Up: Martin Poulter > Scientology Criticism > UK Media Archive
[Preview of For the Love of ... Faith]
Observer, Thursday 29 October
From chriso@lutefisk.demon.co.uk Mon Oct 26 16:46:22 GMT 199
[Just spotted this in the Observer's "Life" magazine and TV listings, for Thursday 29 October; just to make it absolutely clear, the programme is actually on Friday morning:]
"L. Ron Hubbard, founder of the Church of Scientology, has written 60 million words about the human condition. The participants on For the Love of ... Faith (Channel 4, 12.25 am) have taken a fair few of them literally. This is the first episode of a series exploring pre- millenial religion. It is hosted by the journalist Jon Ronson on a Channel 4 set that looks like a leftover from the heady nights of After Hours. The format is similar too: Ronson sits curled up in a cracked leather armchair, wearing a sceptic's unironed shirt and invites his half-dozen converts to ramble, in engagingly zealous terms, about their faith.

**Prompt 1**
Do the following statements agree with the Observer preview? (a) The program airs on Channel 4 at 12.25 am. (b) L. Ron Hubbard hosts the series. (c) Ronson invites a dozen converts to speak. For each, answer yes or no and quote the deciding words.
**Prompt 2**
Rewrite as a bulleted list the paragraph of the Observer preview that begins "L. Ron Hubbard, founder of the Church of Scientology", keeping its main facts.

**Raw data**
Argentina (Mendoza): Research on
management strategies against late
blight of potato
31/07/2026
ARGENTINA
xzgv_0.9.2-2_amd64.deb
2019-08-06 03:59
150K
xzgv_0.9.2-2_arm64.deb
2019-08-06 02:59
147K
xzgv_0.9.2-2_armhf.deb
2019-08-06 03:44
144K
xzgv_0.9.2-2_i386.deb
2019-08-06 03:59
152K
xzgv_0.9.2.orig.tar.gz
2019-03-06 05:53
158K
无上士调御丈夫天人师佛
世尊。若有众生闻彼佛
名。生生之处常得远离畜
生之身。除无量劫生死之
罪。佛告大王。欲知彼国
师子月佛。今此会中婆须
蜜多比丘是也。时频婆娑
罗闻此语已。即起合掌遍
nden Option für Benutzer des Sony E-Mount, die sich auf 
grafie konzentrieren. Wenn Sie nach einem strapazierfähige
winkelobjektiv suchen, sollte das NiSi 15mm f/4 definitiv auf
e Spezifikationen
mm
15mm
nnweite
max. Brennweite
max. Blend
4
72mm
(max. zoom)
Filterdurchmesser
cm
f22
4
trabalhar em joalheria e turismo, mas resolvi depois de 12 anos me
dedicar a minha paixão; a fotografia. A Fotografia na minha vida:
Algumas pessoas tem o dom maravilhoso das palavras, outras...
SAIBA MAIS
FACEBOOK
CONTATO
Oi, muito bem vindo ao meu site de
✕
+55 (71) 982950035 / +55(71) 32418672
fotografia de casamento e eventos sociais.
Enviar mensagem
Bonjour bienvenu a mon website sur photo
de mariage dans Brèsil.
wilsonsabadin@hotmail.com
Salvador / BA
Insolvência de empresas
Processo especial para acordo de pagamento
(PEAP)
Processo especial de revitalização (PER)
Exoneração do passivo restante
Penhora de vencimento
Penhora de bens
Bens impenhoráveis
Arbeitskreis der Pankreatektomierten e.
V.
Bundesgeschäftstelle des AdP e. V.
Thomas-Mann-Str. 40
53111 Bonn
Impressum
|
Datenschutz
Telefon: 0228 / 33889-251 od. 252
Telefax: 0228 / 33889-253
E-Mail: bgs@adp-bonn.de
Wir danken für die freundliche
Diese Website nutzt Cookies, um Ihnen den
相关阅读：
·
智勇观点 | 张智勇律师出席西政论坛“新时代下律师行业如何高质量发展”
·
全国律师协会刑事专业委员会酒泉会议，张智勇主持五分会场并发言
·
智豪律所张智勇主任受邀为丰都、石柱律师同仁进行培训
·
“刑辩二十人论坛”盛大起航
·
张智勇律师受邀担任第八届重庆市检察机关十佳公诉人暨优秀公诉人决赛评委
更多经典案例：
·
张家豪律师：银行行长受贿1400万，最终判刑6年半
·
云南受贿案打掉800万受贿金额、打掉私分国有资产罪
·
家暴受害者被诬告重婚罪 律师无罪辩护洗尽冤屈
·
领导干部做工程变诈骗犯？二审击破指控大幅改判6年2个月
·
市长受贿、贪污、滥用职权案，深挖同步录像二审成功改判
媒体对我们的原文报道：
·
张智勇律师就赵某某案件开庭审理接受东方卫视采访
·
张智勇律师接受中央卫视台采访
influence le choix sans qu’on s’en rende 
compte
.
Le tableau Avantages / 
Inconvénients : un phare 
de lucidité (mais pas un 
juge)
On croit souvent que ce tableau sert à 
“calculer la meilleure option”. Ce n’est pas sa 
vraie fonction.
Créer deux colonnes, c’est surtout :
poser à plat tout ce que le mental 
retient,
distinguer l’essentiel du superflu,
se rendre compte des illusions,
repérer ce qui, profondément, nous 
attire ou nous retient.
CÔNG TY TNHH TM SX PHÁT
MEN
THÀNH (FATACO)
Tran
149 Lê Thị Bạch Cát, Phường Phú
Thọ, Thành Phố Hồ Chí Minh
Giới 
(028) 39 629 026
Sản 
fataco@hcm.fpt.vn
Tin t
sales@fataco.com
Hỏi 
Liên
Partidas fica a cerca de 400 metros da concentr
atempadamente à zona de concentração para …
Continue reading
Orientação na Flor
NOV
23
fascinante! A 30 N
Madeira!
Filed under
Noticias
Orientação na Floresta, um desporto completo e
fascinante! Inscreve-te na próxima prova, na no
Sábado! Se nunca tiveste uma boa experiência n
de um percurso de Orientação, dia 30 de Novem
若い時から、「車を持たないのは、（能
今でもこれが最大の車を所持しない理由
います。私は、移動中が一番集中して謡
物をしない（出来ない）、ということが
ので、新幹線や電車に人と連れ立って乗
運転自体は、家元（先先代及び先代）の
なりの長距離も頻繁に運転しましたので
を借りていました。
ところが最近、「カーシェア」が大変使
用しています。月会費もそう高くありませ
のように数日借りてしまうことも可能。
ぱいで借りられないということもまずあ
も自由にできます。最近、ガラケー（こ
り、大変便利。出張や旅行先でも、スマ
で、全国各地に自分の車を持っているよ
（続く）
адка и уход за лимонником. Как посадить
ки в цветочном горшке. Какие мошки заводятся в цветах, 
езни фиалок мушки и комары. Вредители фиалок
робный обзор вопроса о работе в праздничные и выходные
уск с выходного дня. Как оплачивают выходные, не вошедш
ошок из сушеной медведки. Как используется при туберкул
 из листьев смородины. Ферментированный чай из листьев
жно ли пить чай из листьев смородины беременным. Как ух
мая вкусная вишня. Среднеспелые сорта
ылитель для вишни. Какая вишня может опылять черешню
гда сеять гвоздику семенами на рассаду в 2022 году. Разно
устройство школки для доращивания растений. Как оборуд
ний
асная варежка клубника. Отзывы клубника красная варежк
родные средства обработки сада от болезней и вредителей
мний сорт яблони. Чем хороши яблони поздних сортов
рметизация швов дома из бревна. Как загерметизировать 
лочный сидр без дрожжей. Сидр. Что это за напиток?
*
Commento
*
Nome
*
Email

**Written answer 1**
(a) Yes: "(Channel 4, 12.25 am)"
(b) No: "It is hosted by the journalist Jon Ronson"
(c) No: "invites his half-dozen converts"

**Written answer 2**
- L. Ron Hubbard, founder of the Church of Scientology, has written 60 million words about the human condition.
- The participants on For the Love of ... Faith (Channel 4, 12.25 am) have taken many of those words literally.
- This is the first episode of a series exploring pre-millennial religion.
- The journalist Jon Ronson hosts it on a Channel 4 set that resembles a leftover from After Hours.
- The format is similar too: Ronson sits in a cracked leather armchair, wearing an unironed shirt, and invites his half-dozen converts to talk zealously about their faith.